*WHAT IS NEEDED*:
Please transcribe, exactly and only, the lines of the records below from the one holding "- ✅ Estás en entorno de desarrollo" to the very end.

*Collection entries*:
***
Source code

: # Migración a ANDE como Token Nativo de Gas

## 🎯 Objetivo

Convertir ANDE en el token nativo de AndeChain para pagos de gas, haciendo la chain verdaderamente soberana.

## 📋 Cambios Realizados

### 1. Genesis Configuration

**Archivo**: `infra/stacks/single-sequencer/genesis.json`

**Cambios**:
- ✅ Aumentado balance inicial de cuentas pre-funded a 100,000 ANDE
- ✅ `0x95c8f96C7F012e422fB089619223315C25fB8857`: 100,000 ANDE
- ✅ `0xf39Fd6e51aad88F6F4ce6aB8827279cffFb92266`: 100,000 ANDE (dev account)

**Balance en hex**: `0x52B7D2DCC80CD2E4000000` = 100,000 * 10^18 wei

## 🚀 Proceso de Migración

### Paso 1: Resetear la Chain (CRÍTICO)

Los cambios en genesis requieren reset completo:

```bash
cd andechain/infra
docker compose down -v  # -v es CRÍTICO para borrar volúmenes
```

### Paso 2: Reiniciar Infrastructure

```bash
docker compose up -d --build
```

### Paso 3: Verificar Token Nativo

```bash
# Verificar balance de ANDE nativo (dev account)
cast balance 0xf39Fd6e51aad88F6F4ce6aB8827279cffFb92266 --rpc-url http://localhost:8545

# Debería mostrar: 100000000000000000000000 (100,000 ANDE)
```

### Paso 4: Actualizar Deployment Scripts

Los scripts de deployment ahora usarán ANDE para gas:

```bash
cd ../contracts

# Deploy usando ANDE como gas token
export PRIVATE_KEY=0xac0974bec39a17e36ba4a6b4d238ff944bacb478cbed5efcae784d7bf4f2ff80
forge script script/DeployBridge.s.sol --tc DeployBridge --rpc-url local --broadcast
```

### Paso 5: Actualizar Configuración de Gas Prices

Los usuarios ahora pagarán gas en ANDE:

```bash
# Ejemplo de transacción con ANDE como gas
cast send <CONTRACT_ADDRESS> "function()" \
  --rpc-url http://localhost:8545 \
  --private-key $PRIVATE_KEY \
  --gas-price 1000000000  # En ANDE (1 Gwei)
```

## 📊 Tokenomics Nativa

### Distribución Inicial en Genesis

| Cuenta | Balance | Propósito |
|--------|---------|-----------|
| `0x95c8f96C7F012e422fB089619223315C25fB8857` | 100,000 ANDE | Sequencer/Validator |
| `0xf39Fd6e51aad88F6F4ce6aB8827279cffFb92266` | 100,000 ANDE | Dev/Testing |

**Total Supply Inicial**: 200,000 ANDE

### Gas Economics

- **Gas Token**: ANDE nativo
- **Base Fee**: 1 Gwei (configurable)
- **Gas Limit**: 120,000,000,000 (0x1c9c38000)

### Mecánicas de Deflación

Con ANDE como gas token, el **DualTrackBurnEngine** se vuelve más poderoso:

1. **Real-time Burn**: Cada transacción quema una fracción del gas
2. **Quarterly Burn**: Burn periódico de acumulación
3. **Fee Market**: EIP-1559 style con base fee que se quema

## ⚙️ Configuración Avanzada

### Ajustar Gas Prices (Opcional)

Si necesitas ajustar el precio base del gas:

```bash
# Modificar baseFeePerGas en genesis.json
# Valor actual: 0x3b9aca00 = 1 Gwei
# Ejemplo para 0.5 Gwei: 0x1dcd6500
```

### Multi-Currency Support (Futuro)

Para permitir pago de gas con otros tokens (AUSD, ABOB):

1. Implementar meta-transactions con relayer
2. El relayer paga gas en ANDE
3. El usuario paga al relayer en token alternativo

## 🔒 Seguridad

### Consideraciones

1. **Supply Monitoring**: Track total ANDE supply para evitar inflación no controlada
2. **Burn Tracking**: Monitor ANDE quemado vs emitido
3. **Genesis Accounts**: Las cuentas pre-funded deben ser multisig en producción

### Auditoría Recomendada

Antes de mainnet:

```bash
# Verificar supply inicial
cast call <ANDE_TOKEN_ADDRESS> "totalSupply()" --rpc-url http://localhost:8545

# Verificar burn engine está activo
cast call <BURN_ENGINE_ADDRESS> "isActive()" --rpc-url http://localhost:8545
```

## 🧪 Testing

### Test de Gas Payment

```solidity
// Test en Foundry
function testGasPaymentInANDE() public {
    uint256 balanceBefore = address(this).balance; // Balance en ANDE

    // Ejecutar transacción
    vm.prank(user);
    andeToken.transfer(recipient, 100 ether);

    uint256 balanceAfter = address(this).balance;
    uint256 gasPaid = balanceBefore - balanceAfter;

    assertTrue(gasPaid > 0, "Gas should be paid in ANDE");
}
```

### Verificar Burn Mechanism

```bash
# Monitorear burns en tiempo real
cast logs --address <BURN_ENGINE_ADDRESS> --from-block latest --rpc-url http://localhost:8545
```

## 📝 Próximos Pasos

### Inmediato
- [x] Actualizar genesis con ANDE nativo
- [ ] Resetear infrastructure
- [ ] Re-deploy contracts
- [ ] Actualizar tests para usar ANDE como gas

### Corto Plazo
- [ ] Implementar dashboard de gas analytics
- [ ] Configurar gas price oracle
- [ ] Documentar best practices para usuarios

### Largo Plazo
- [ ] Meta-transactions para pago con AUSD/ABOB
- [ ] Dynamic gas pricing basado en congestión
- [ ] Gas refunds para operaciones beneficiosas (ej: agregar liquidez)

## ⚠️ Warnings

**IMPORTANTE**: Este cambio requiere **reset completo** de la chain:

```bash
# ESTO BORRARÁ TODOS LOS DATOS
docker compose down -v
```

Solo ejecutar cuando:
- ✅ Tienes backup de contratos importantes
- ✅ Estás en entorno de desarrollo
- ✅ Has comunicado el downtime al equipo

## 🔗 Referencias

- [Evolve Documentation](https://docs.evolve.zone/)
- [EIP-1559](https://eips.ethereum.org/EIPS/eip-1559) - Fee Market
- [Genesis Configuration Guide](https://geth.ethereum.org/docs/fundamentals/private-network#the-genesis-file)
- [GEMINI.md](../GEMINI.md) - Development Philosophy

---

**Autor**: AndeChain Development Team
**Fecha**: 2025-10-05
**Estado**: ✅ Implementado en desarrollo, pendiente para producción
***
*SOLUTION FOR THIS TASK*:
- ✅ Estás en entorno de desarrollo
- ✅ Has comunicado el downtime al equipo

## 🔗 Referencias

- [Evolve Documentation](https://docs.evolve.zone/)
- [EIP-1559](https://eips.ethereum.org/EIPS/eip-1559) - Fee Market
- [Genesis Configuration Guide](https://geth.ethereum.org/docs/fundamentals/private-network#the-genesis-file)
- [GEMINI.md](../GEMINI.md) - Development Philosophy

---

**Autor**: AndeChain Development Team
**Fecha**: 2025-10-05
**Estado**: ✅ Implementado en desarrollo, pendiente para producción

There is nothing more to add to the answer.